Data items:
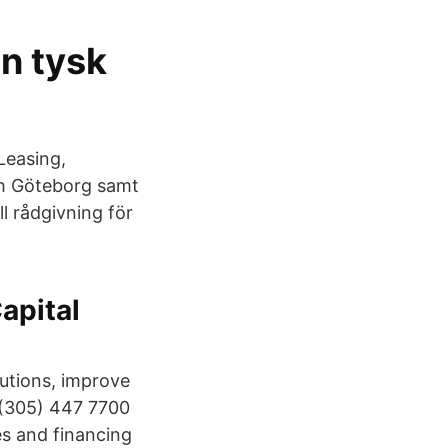
en tysk
Leasing,
ch Göteborg samt
ll rådgivning för
apital
lutions, improve
: (305) 447 7700
es and financing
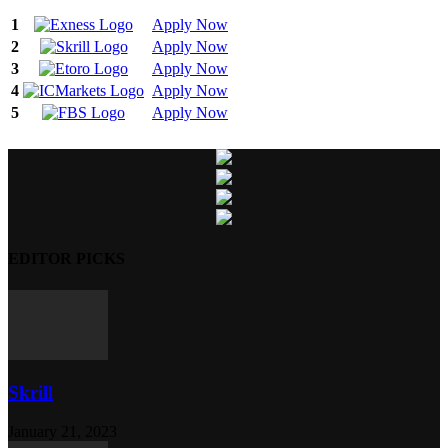
1
Apply Now
2
Apply Now
3
Apply Now
4
Apply Now
5
Apply Now
EDITOR PICKS
Skrill
January 21, 2023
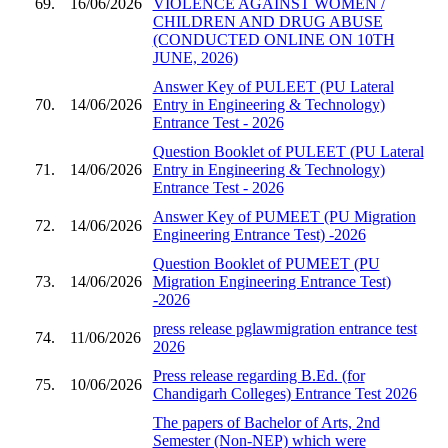
69.
16/06/2026
VIOLENCE AGAINST WOMEN /
CHILDREN AND DRUG ABUSE
(CONDUCTED ONLINE ON 10TH
JUNE, 2026)
Answer Key of PULEET (PU Lateral
70.
14/06/2026
Entry in Engineering & Technology)
Entrance Test - 2026
Question Booklet of PULEET (PU Lateral
71.
14/06/2026
Entry in Engineering & Technology)
Entrance Test - 2026
Answer Key of PUMEET (PU Migration
72.
14/06/2026
Engineering Entrance Test) -2026
Question Booklet of PUMEET (PU
73.
14/06/2026
Migration Engineering Entrance Test)
-2026
press release pglawmigration entrance test
74.
11/06/2026
2026
Press release regarding B.Ed. (for
75.
10/06/2026
Chandigarh Colleges) Entrance Test 2026
The papers of Bachelor of Arts, 2nd
Semester (Non-NEP) which were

Assignment:
From the entries above, copy every line containing the word "PUMEET".

Solution:
Answer Key of PUMEET (PU Migration
Question Booklet of PUMEET (PU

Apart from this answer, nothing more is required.